I am not sure, if i am doing it correctly. I have looked at some tutorials and they are all sharing the sessions in a similar way. But sometimes, i think, the session data is overridden, when i change and save a value in the socket.io-session.
var sessionStoreClient = Redis.createClient({
port: DBs.sessionStore_redis.port,
host: DBs.sessionStore_redis.host,
password: DBs.sessionStore_redis.password,
db: DBs.sessionStore_redis.database
});
var sessionStore = new RedisStore({
unset: "destroy",
client: sessionStoreClient
});
var sessionInstance = expressSession(
{
key: sessionsKey,
store: sessionStore,
secret: sessionsSecret,
unset: "destroy"
}
);
app.use(sessionInstance);
app.use(passport.initialize());
app.use(passport.session());
to share the sessions with socket.io, i am using following code
var passportSocketIo = function(app,sessionInstance, passport){
return function(socket, next){
var req = socket.request;
sessionInstance(req,req.res,
function () {
if (!req.session) {
return next(new Error("Not authorized"), false);
}
req.updateSessionValue = function (propertyName, propertyValue, callback) {
if(!req.session){
console.log("unauthorized session modification");
return;
}
req.session.reload(()=>{
req.session[propertyName] = propertyValue;
req.session.save();
if(callback)
callback(propertyName, propertyValue,req.session);
});
};
if(req.session.passport && req.session.passport.user) {
passport.deserializeUser(req.session.passport.user, req, function (err, user) {
req.user = user;
req.user.logged_in = true;
return next(null, true);
});
}else {
return next(null, true);
}
}
);
};
};
var nsp = io.of(Packages.NAMESPACES.LOBBY);
nsp .use(options.sessionMiddleware);
to edit the values of the sessions, inside of the socket.io-listeners, i use the function, which is set to the request in the code above.

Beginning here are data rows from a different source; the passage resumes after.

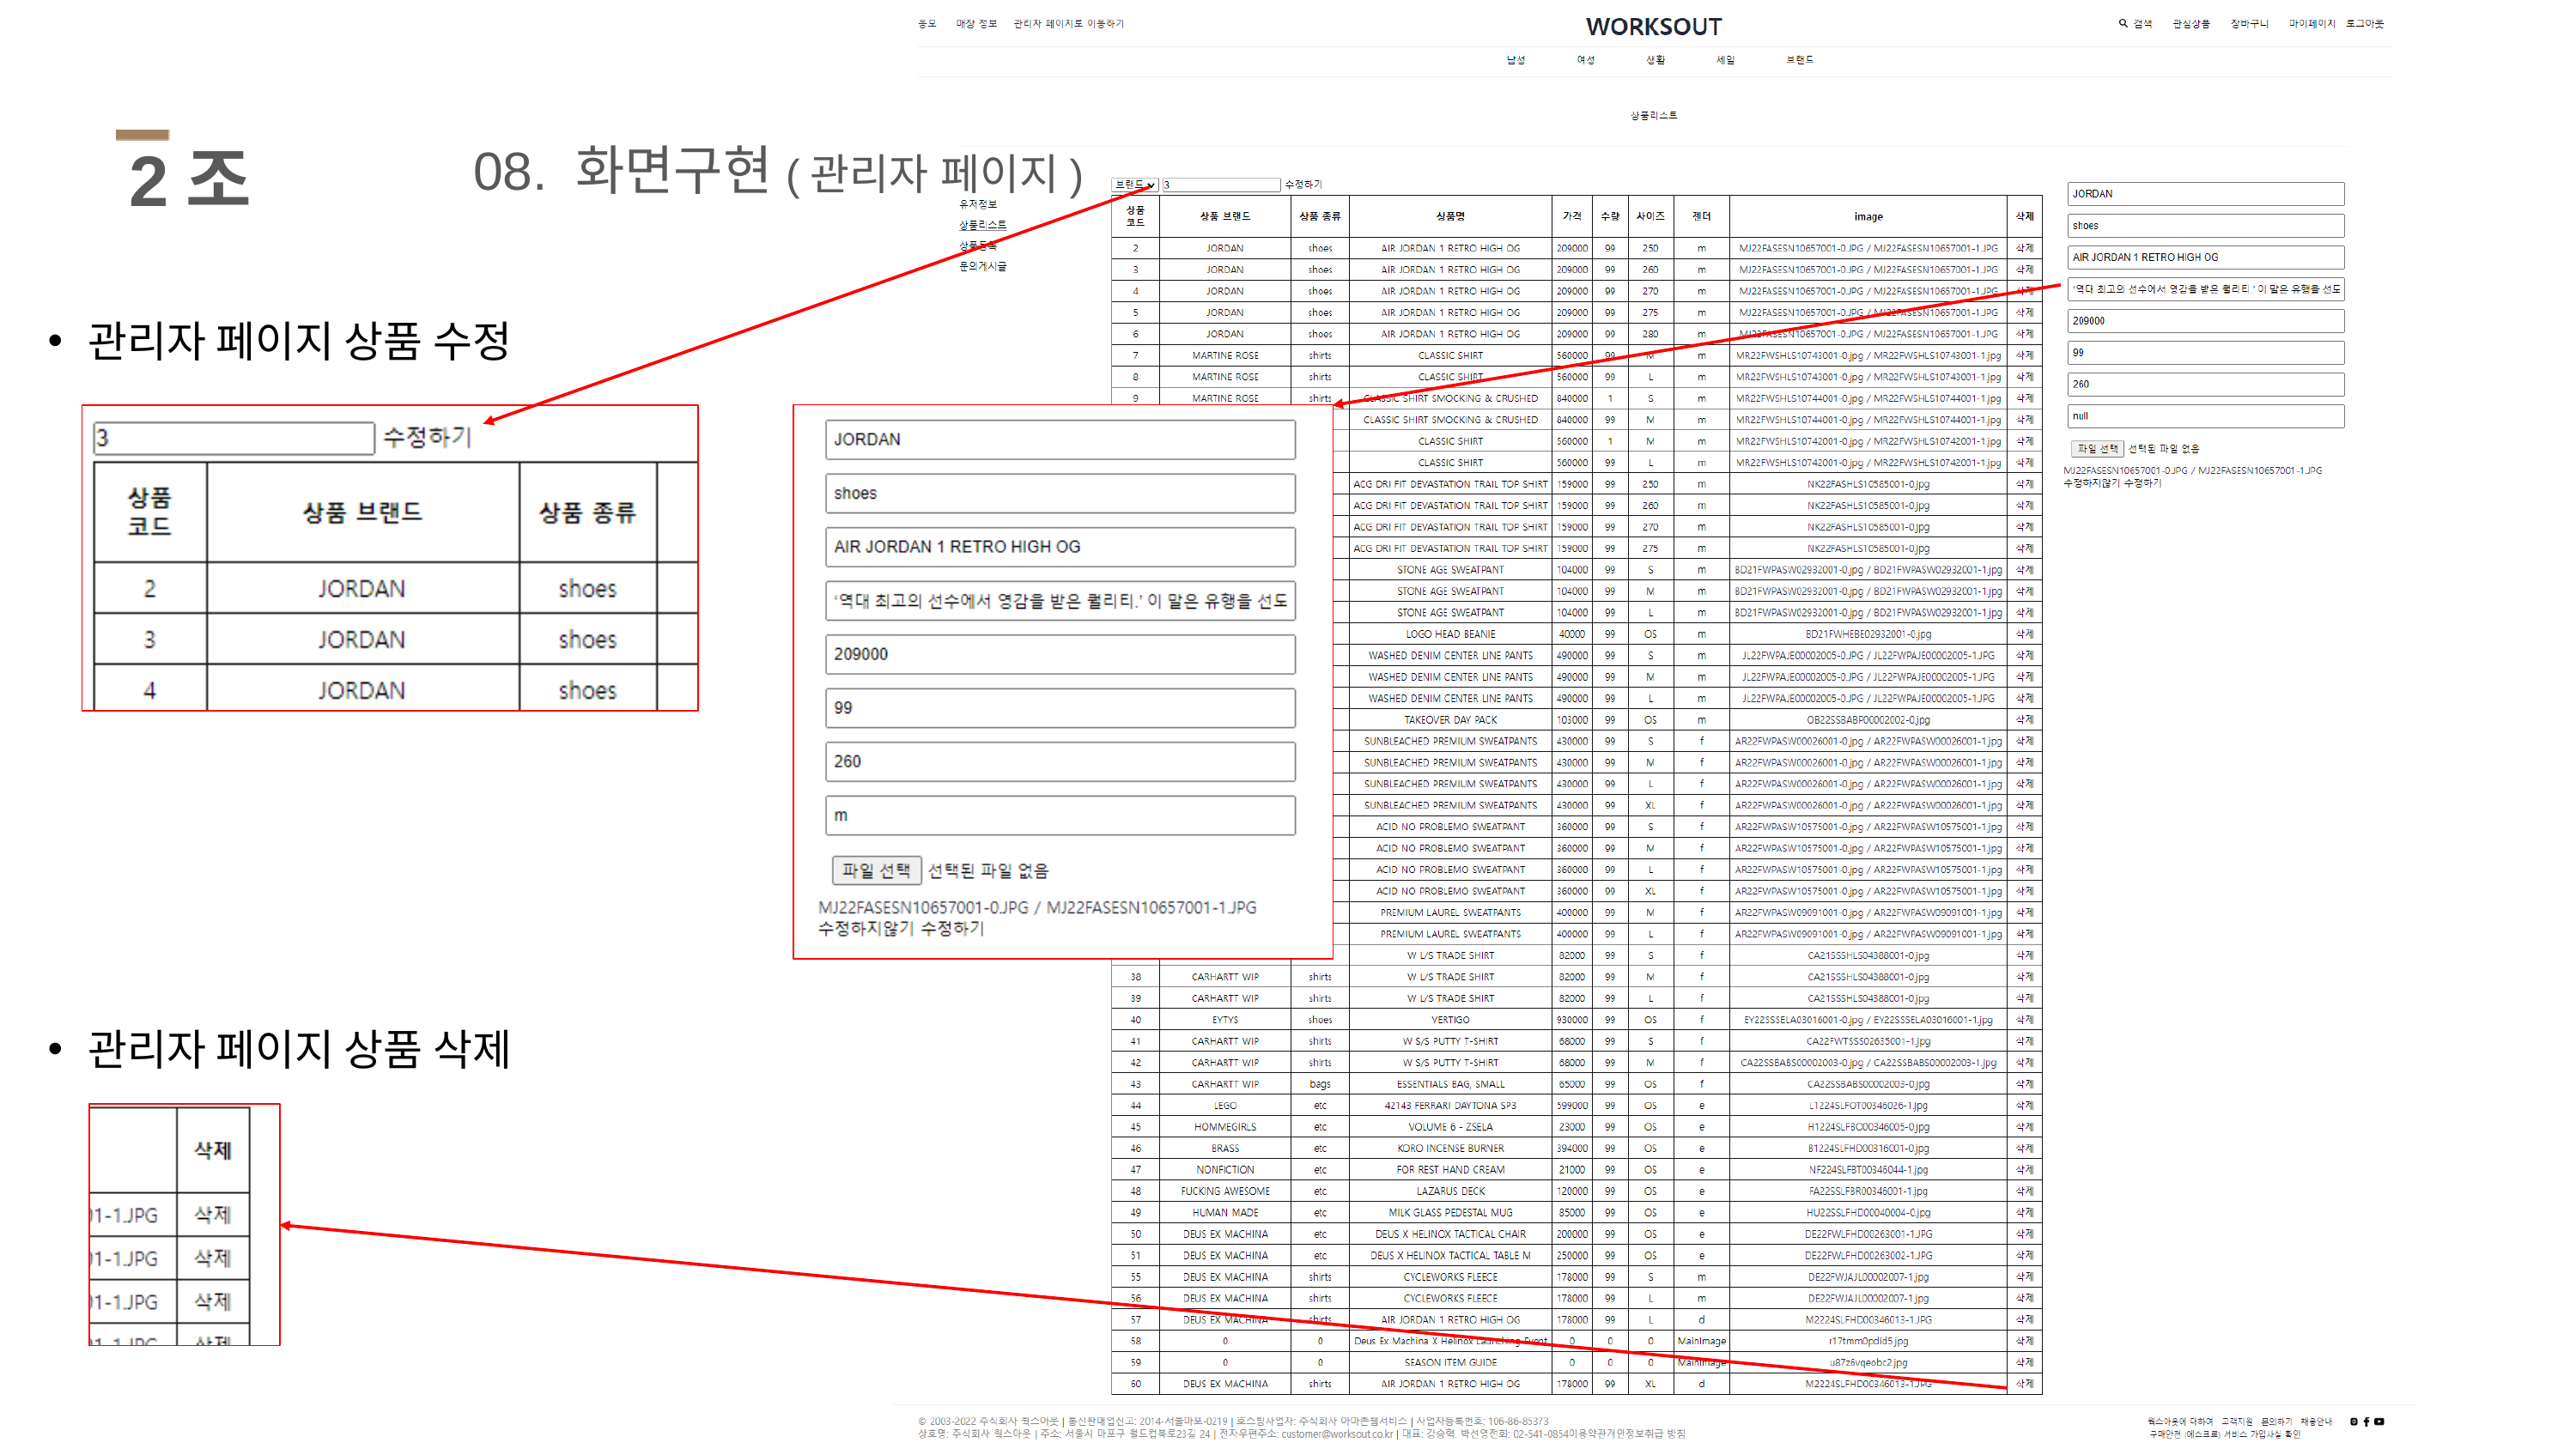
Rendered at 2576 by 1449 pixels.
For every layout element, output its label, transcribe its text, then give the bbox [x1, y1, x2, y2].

text_box 관리자 페이지 상품 수정 [34, 307, 478, 373]
picture [89, 1104, 280, 1346]
text_box 08. 화면구현 [460, 130, 887, 208]
text_box (관리자 페이지) [772, 141, 887, 185]
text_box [278, 1224, 2008, 1389]
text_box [1332, 284, 2062, 406]
text_box 관리자 페이지 상품 삭제 [34, 1016, 698, 1082]
picture [793, 0, 2415, 1449]
picture [116, 130, 170, 141]
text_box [483, 186, 1151, 424]
text_box 2조 [116, 128, 576, 227]
picture [82, 405, 698, 711]
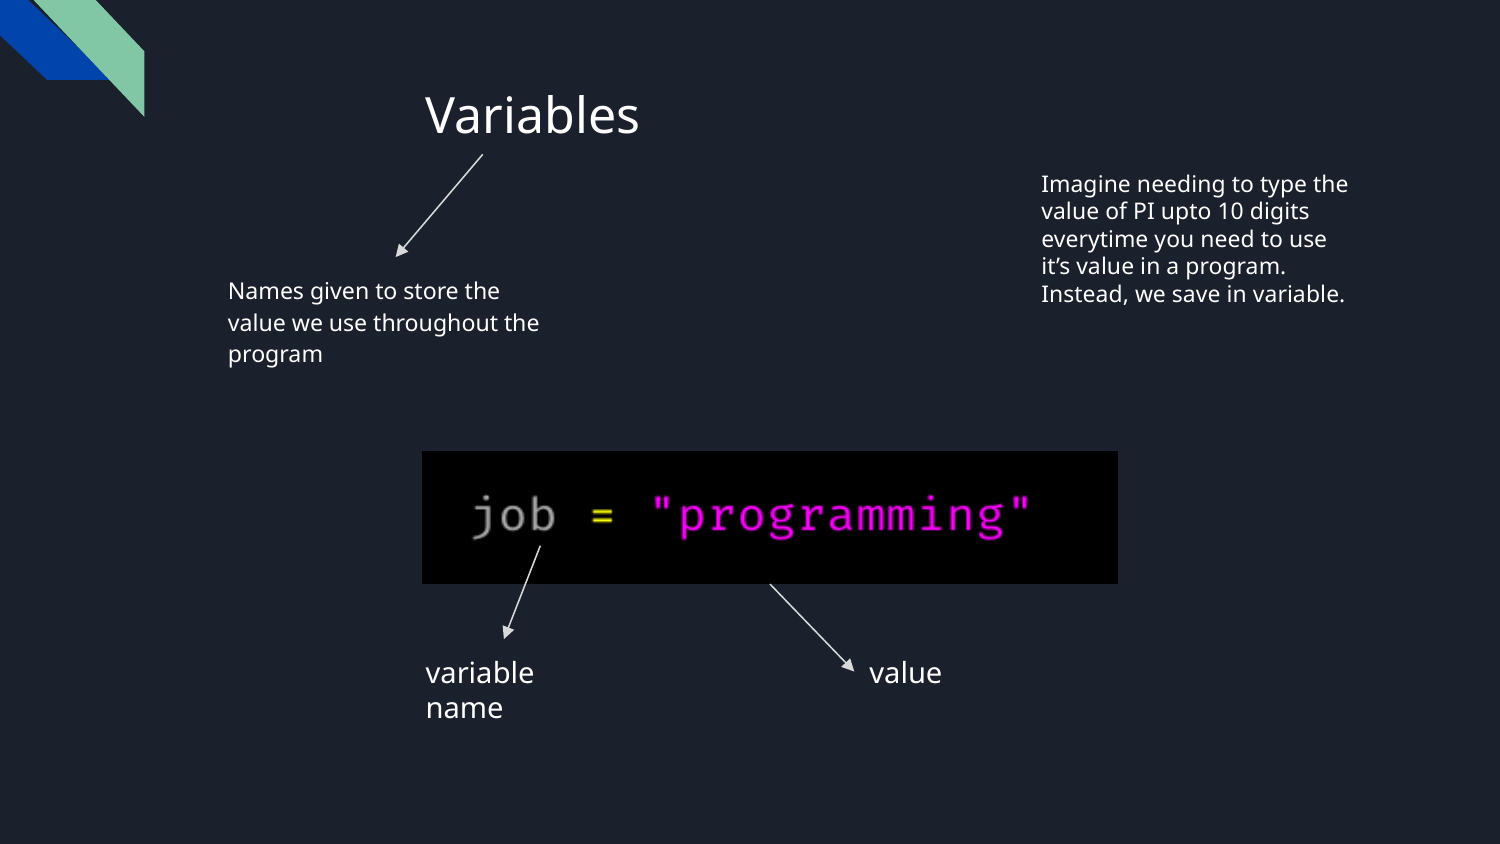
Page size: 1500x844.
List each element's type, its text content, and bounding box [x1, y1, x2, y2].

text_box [769, 583, 855, 673]
list Names given to store the value we use throughout the program [212, 257, 579, 364]
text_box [503, 545, 541, 640]
text_box variable name [410, 639, 598, 739]
picture [421, 451, 1118, 585]
text_box value [854, 639, 1042, 704]
text_box Imagine needing to type the value of PI upto 10 digits everytime you need to use it’s value in a program. Instead, we save in variable. [1026, 154, 1373, 322]
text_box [395, 154, 483, 258]
title Variables [410, 68, 1500, 219]
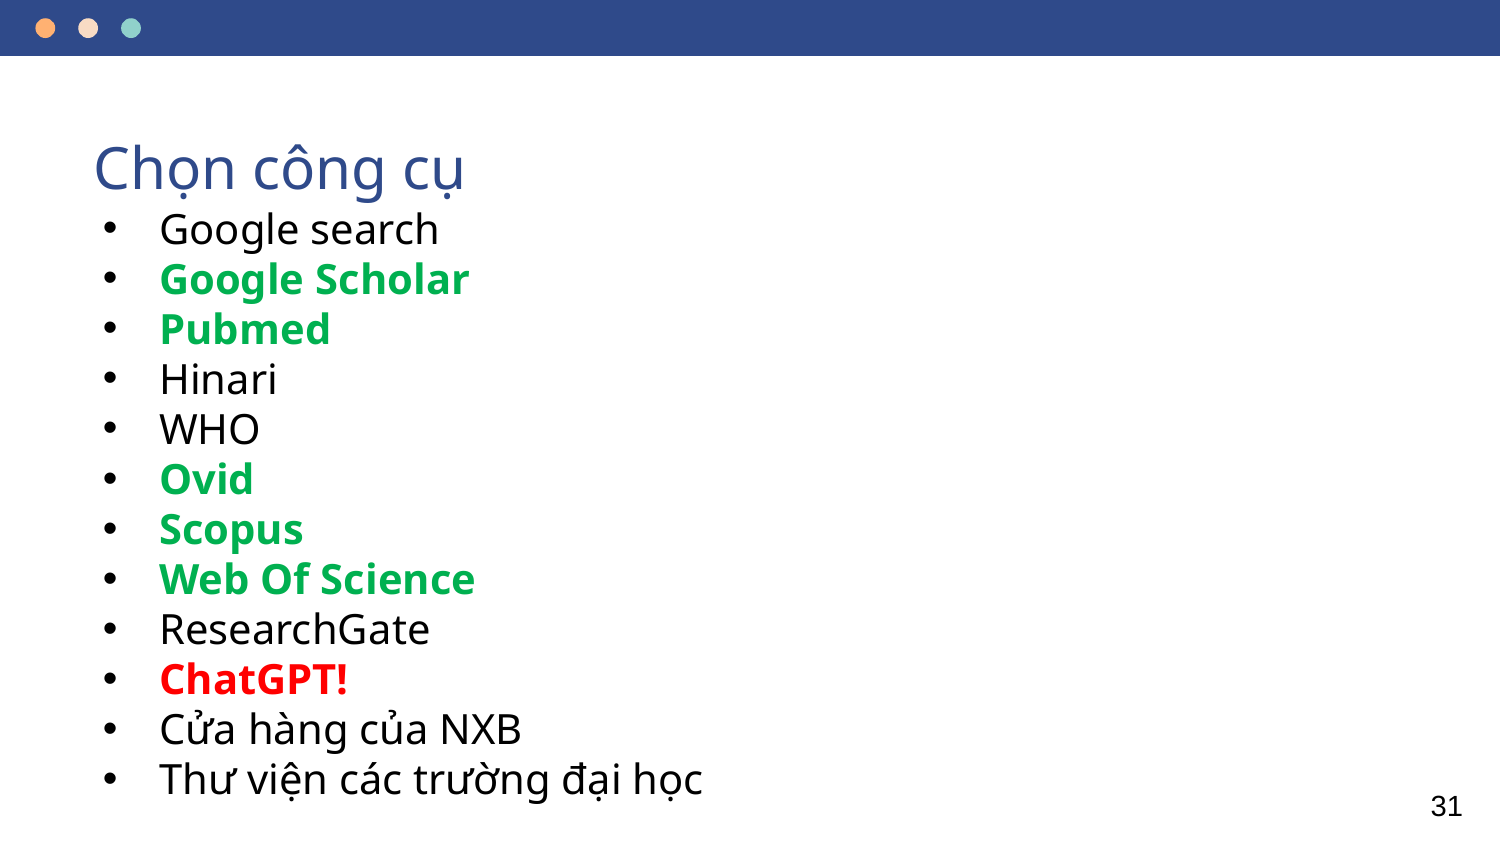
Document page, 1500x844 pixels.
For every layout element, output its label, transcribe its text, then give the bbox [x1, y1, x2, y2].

text_box Google search Google Scholar Pubmed Hinari WHO Ovid Scopus Web Of Science ResearchGate ChatGPT! Cửa hàng của NXB Thư viện các trường đại học [88, 195, 858, 844]
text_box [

_onConnectionReceived(socket) {
socket.request.updateSessionValue("isConnected",true);
}
and when the user disconnects from the socket:
_onDisconnect(socket) {
socket.request.updateSessionValue("isConnected",false);
}
For login and authentication I am currently using passport.js.
When the user logs out, he is redirected to the samepage, but as "guest"-user. For loggin out, I am using following code:
router.get('/logout',function(req, res,next){
req.logout();
req.session.destroy(
function (err) {
res.render('logout',{});
}
);
});
The problem there is, that after the session is destroyed and the user is redirected, the socket.io disconnect event is fired. Even after the reload inside of the "onDisconnected" event-listener, the session seems to exist, after the value is modified, the session seems to get recreated somehow. Also it feels like, that the session values are sometimes just overwritten - i have not exactly found out why.
Can anyone explain what i am doing wrong, or if there is a better way to share and modify the sessions? Is the "reload" function of the session really reloading its data from the sessionStore?
Another approach could be to just save the session/user ids in a hashset, and check if there is already a connection open (without saving it in the session it self), but i am curious, if my approach is correct, becaus i need the sharing and modifing of the sessions anyways.